Field-Sensitive Over-Tainting Reduction in IFDS Taint Analysis via CFL-Reachability
IFDS taint analysis is inherently context- and flow-sensitive, allowing precise encoding of field sensitivity in access-path generation. However, this precision comes at the cost of over-tainting—marking more data facts as tainted than necessary. The root cause is the undecidability of solving two context-free language reachability problems along the same dataflow path, which forces $k$-limiting as an over-approximation of field sensitivity. Consequently, spurious access paths are introduced, increasing analysis time, memory usage, and false positives, especially in large-scale applications.
To address this challenge, we present TnFix, a CFL (Context-Free Language)-reachability-based technique for mitigating over-tainting in IFDS taint analysis.
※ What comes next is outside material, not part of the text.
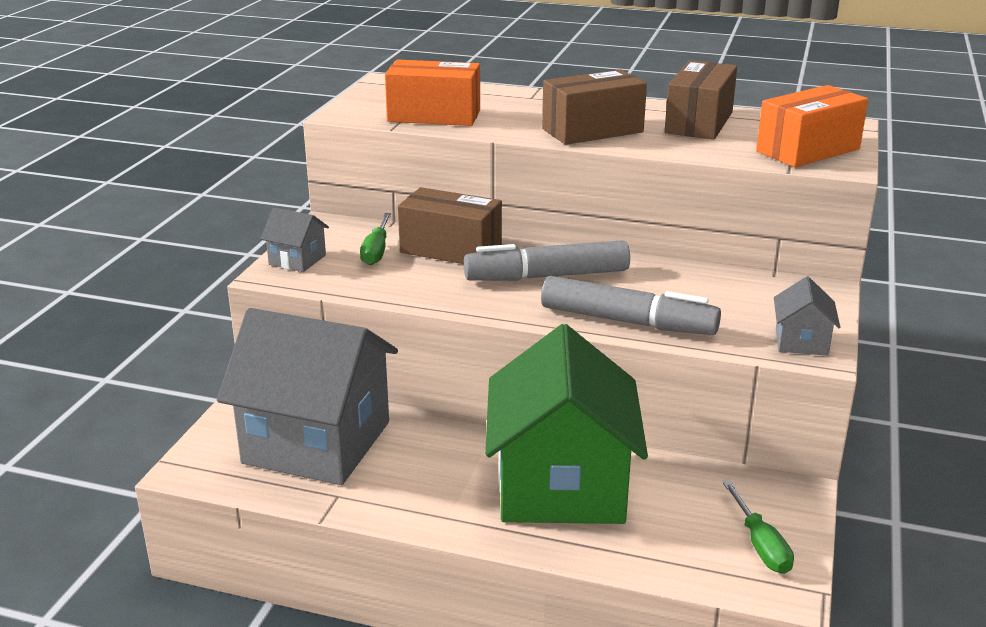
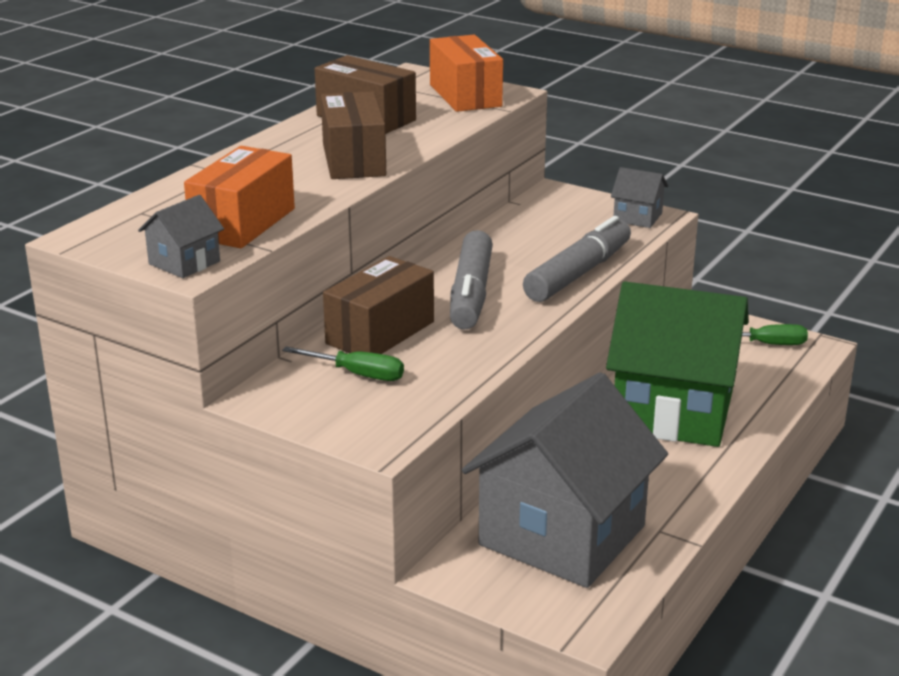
camera: 75 degrees left, 0 degrees up
grey house [260,208,329,272] -> grey house moved to [138,195,224,278]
The key insight is that the field sequence of any candidate tainted access path can be checked by a deterministic finite automaton (DFA) that accepts feasible sequences of field accesses. TnFix builds these DFAs by first solving a lightweight field-sensitive CFL-reachability problem to construct a Field Points-to Graph (FPG) that integrates data flows from taint sources and library summaries, and then converting the FPG into per-object DFAs. During taint analysis, TnFix queries these DFAs to prune access paths whose field sequences are rejected, eliminating the spurious paths introduced by $k$-limiting and improving precision without sacrificing scalability.
In a comparative evaluation against FlowDroid on a set of 36 widely used Android apps for taint analysis, TnFix successfully analyzes 7 apps that FlowDroid cannot complete within a three-hour time budget. For the remaining 29 apps, it improves analysis speed by an average of 2.5× and reduces false positives by an average of 12.2%. TnFix thus establishes the first CFL-based optimization framework for reducing over-tainting in IFDS taint analysis, delivering substantial gains in both efficiency and precision for practical use.